Potential false-positive with S2230 as of spring 6.0

Finn_Herpich · September 24, 2024, 12:21pm

With SonarLint 10.9.0.79423 and SonarQube v10.5.1 (90531) here at work.

The rule S2230 states

Marking a non-public method @Async or @Transactional is misleading because Spring does not recognize non-public methods, and so makes no provision for their proper invocation. Nor does Spring make provision for the methods invoked by the method it called

However, since Spring 6.0 this may not be true anymore Using @Transactional :: Spring Framework

The @Transactional annotation is typically used on methods with public visibility. As of 6.0, protected or package-visible methods can also be made transactional for class-based proxies by default.

I’ve just tested this with a small evaluator and can confirm what the spring 6.0 doc says, that @Transactional indeed did work on a package-private method.

I mean the test was pretty stupid, but I think it shows that things changed any maybe the rule must be adapter?
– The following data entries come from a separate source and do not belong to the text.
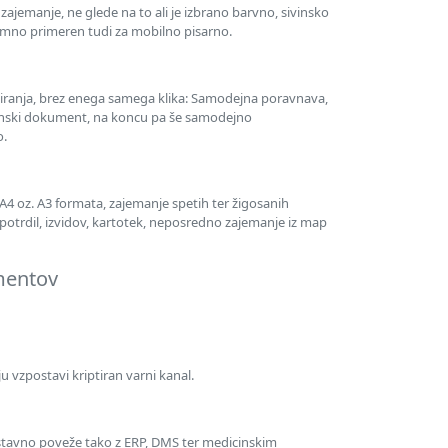
zajemanje, ne glede na to ali je izbrano barvno, sivinsko
jemno primeren tudi za mobilno pisarno.
iranja, brez enega samega klika: Samodejna poravnava,
ranski dokument, na koncu pa še samodejno
o.
A4 oz. A3 formata, zajemanje spetih ter žigosanih
 potrdil, izvidov, kartotek, neposredno zajemanje iz map
mentov
u vzpostavi kriptiran varni kanal.
tavno poveže tako z ERP, DMS ter medicinskim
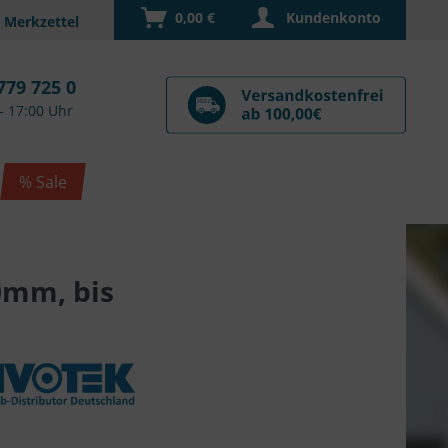
0,00 €
Kundenkonto
779 725 0
- 17:00 Uhr
% Sale
0mm, bis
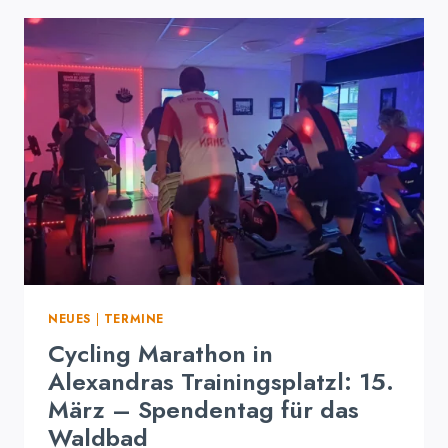
WALDBAD:
INSTANDSETZUNGSARBEI
SCHREITEN
VORAN
NEUES
|
TERMINE
Cycling Marathon in
Alexandras Trainingsplatzl: 15.
März – Spendentag für das
Waldbad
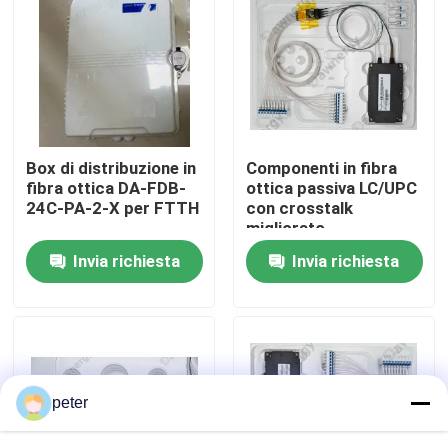
Circa noi
Giro della fabbrica
Box di distribuzione in
Componenti in fibra
Controllo di qualità
fibra ottica DA-FDB-
ottica passiva LC/UPC
24C-PA-2-X per FTTH
con crosstalk
migliorato
Contattici
Invia richiesta
Invia richiesta
Notizie
Casi
peter
Richieda una citazione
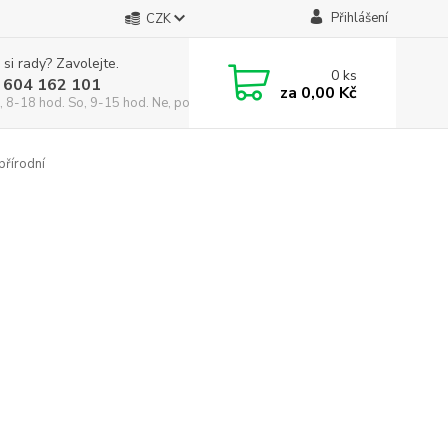
Přihlášení
CZK
 si rady? Zavolejte.
0
ks
 604 162 101
za
0,00 Kč
, 8-18 hod. So, 9-15 hod. Ne, po domluvě)
přírodní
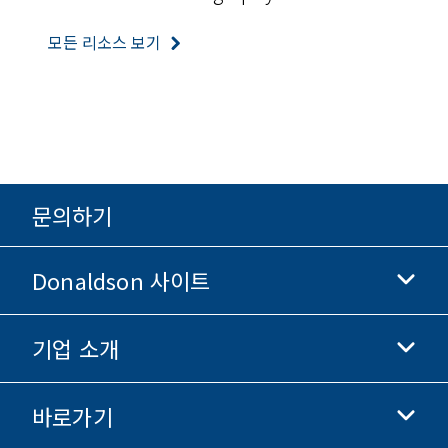
모든 리소스 보기
문의하기
Donaldson 사이트
기업 소개
Donaldson 생명과학
Donaldson 쇼핑
바로가기
기업 정보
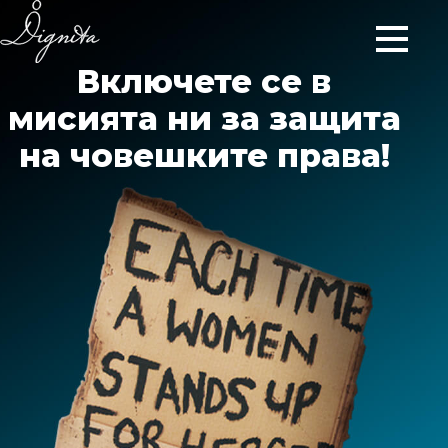
Включете се в
мисията ни за защита
на човешките права!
Throws no session exception:

    //@Transactional
    void someMethod() {
        MyEntity myEntity = new MyEntity();
        myEntityRepository.save(myEntity);

        MyEntity reloaded = myEntityRepository.getReferenceById(myEntity.getId());
        String name = reloaded.getName();
    }

Works:

    @Transactional
    void someMethod() {
        MyEntity myEntity = new MyEntity();
        myEntityRepository.save(myEntity);

        MyEntity reloaded = myEntityRepository.getReferenceById(myEntity.getId());
        String name = reloaded.getName();
    }

Colin · September 24, 2024, 12:26pm

Hey there.

I believe you’re facing this known issue, can you confirm? [SONARJAVA-4881] - Jira

If so I’ll link your post to that ticket.

Finn_Herpich · September 24, 2024, 12:36pm

Oh yes! My bad, that’s totally it

system · October 1, 2024, 12:36pm

This topic was automatically closed 7 days after the last reply. New replies are no longer allowed.